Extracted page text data
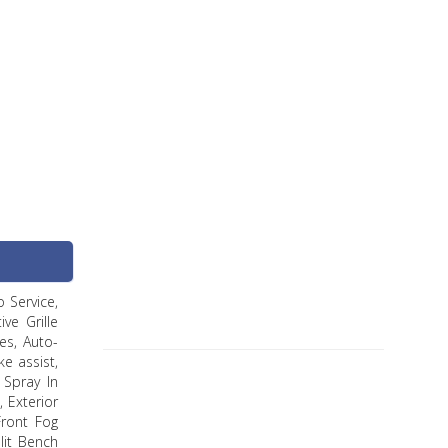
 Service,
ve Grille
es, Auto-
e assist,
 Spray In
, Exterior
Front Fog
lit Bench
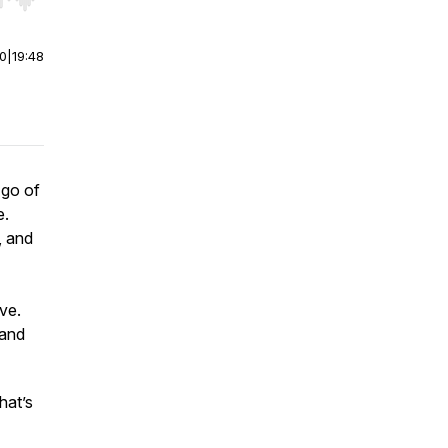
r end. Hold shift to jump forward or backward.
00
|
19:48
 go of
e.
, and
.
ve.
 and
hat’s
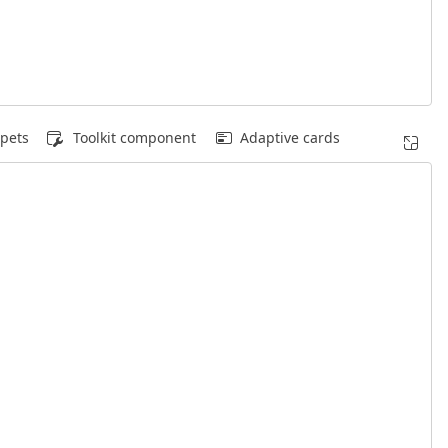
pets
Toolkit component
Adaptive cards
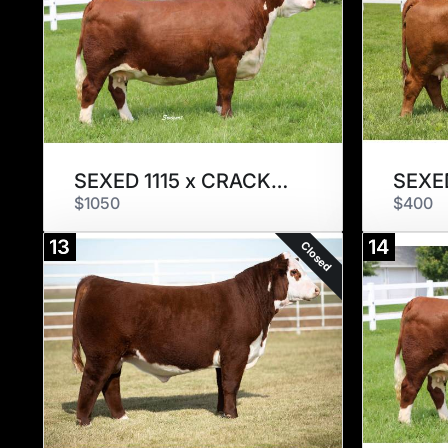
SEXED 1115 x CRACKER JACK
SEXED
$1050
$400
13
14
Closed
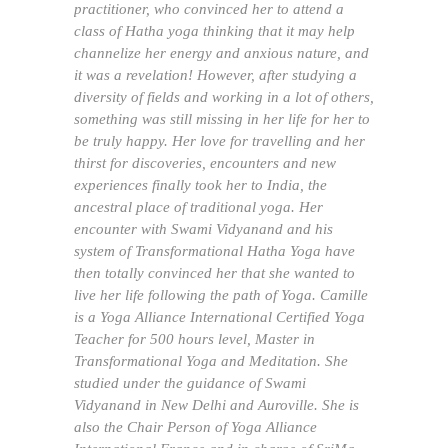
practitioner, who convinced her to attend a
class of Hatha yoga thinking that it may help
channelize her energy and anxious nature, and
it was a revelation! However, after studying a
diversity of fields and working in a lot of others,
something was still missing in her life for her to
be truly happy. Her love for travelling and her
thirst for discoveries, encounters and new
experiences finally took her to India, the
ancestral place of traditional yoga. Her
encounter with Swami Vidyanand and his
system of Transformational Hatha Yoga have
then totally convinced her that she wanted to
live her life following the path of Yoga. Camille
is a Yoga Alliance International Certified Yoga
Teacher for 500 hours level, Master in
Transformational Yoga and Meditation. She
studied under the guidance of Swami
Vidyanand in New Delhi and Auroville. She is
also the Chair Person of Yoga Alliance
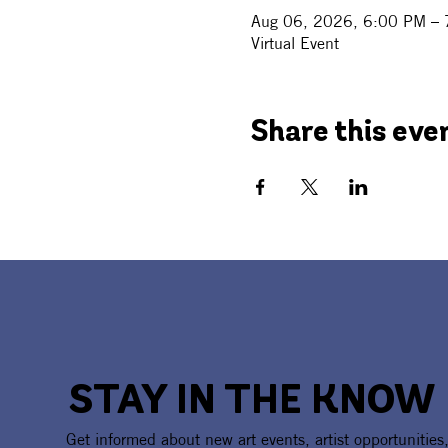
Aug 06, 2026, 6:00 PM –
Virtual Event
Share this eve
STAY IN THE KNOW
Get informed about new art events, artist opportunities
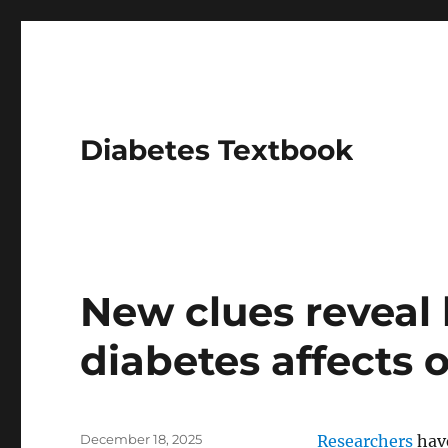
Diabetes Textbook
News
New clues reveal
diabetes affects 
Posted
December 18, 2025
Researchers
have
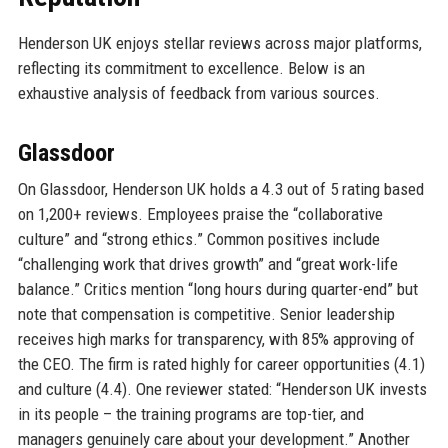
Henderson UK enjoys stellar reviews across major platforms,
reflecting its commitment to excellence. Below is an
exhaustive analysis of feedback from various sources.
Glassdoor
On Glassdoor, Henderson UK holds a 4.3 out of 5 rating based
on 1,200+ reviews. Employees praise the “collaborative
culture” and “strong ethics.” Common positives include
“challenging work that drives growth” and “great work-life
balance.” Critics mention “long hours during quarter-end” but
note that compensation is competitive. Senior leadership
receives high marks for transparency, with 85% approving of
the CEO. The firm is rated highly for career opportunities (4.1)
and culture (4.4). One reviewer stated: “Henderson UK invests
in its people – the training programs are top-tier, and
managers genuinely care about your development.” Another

__BRIEF__: Could you transcribe the entries above word for word, from the line with "live her life" down to the line with "studied under the guidance of Swami", keeping both?

__EXERCISE ANSWER__:
live her life following the path of Yoga. Camille
is a Yoga Alliance International Certified Yoga
Teacher for 500 hours level, Master in
Transformational Yoga and Meditation. She
studied under the guidance of Swami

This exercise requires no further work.